Your goal
Render every line of the data below as a Markdown table with the columns Row and Line, numbering the rows in order and leaving out blank lines.

Record extracts
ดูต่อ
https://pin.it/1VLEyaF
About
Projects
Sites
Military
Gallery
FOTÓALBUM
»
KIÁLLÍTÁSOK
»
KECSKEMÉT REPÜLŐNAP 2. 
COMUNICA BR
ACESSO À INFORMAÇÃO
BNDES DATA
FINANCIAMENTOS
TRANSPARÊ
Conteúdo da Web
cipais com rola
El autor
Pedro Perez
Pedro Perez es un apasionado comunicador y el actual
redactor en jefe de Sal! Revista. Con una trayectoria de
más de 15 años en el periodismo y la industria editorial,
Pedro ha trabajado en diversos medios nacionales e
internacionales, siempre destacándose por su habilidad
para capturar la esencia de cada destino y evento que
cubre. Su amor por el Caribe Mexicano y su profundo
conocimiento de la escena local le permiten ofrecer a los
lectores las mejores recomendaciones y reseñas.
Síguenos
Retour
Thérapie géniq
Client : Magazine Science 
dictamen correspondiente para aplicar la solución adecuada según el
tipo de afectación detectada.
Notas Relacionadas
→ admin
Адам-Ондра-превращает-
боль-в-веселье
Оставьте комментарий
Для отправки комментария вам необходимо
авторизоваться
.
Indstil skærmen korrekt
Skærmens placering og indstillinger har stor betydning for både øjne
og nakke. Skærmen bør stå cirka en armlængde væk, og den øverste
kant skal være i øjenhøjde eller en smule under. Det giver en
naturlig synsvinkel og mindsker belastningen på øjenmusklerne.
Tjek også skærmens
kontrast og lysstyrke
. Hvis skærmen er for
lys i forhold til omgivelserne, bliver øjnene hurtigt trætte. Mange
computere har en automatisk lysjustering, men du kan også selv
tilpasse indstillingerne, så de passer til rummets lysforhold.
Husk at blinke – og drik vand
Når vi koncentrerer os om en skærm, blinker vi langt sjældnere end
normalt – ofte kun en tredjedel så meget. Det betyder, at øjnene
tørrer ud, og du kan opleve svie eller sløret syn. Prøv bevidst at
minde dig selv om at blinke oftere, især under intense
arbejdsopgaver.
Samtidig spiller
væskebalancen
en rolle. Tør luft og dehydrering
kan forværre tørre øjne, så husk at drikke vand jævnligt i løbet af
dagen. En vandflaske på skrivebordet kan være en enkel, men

Completed task
| Row | Line |
|---|---|
| 1 | ดูต่อ |
| 2 | https://pin.it/1VLEyaF |
| 3 | About |
| 4 | Projects |
| 5 | Sites |
| 6 | Military |
| 7 | Gallery |
| 8 | FOTÓALBUM |
| 9 | » |
| 10 | KIÁLLÍTÁSOK |
| 11 | » |
| 12 | KECSKEMÉT REPÜLŐNAP 2.  |
| 13 | COMUNICA BR |
| 14 | ACESSO À INFORMAÇÃO |
| 15 | BNDES DATA |
| 16 | FINANCIAMENTOS |
| 17 | TRANSPARÊ |
| 18 | Conteúdo da Web |
| 19 | cipais com rola |
| 20 | El autor |
| 21 | Pedro Perez |
| 22 | Pedro Perez es un apasionado comunicador y el actual |
| 23 | redactor en jefe de Sal! Revista. Con una trayectoria de |
| 24 | más de 15 años en el periodismo y la industria editorial, |
| 25 | Pedro ha trabajado en diversos medios nacionales e |
| 26 | internacionales, siempre destacándose por su habilidad |
| 27 | para capturar la esencia de cada destino y evento que |
| 28 | cubre. Su amor por el Caribe Mexicano y su profundo |
| 29 | conocimiento de la escena local le permiten ofrecer a los |
| 30 | lectores las mejores recomendaciones y reseñas. |
| 31 | Síguenos |
| 32 | Retour |
| 33 | Thérapie géniq |
| 34 | Client : Magazine Science  |
| 35 | dictamen correspondiente para aplicar la solución adecuada según el |
| 36 | tipo de afectación detectada. |
| 37 | Notas Relacionadas |
| 38 | → admin |
| 39 | Адам-Ондра-превращает- |
| 40 | боль-в-веселье |
| 41 | Оставьте комментарий |
| 42 | Для отправки комментария вам необходимо |
| 43 | авторизоваться |
| 44 | . |
| 45 | Indstil skærmen korrekt |
| 46 | Skærmens placering og indstillinger har stor betydning for både øjne |
| 47 | og nakke. Skærmen bør stå cirka en armlængde væk, og den øverste |
| 48 | kant skal være i øjenhøjde eller en smule under. Det giver en |
| 49 | naturlig synsvinkel og mindsker belastningen på øjenmusklerne. |
| 50 | Tjek også skærmens |
| 51 | kontrast og lysstyrke |
| 52 | . Hvis skærmen er for |
| 53 | lys i forhold til omgivelserne, bliver øjnene hurtigt trætte. Mange |
| 54 | computere har en automatisk lysjustering, men du kan også selv |
| 55 | tilpasse indstillingerne, så de passer til rummets lysforhold. |
| 56 | Husk at blinke – og drik vand |
| 57 | Når vi koncentrerer os om en skærm, blinker vi langt sjældnere end |
| 58 | normalt – ofte kun en tredjedel så meget. Det betyder, at øjnene |
| 59 | tørrer ud, og du kan opleve svie eller sløret syn. Prøv bevidst at |
| 60 | minde dig selv om at blinke oftere, især under intense |
| 61 | arbejdsopgaver. |
| 62 | Samtidig spiller |
| 63 | væskebalancen |
| 64 | en rolle. Tør luft og dehydrering |
| 65 | kan forværre tørre øjne, så husk at drikke vand jævnligt i løbet af |
| 66 | dagen. En vandflaske på skrivebordet kan være en enkel, men |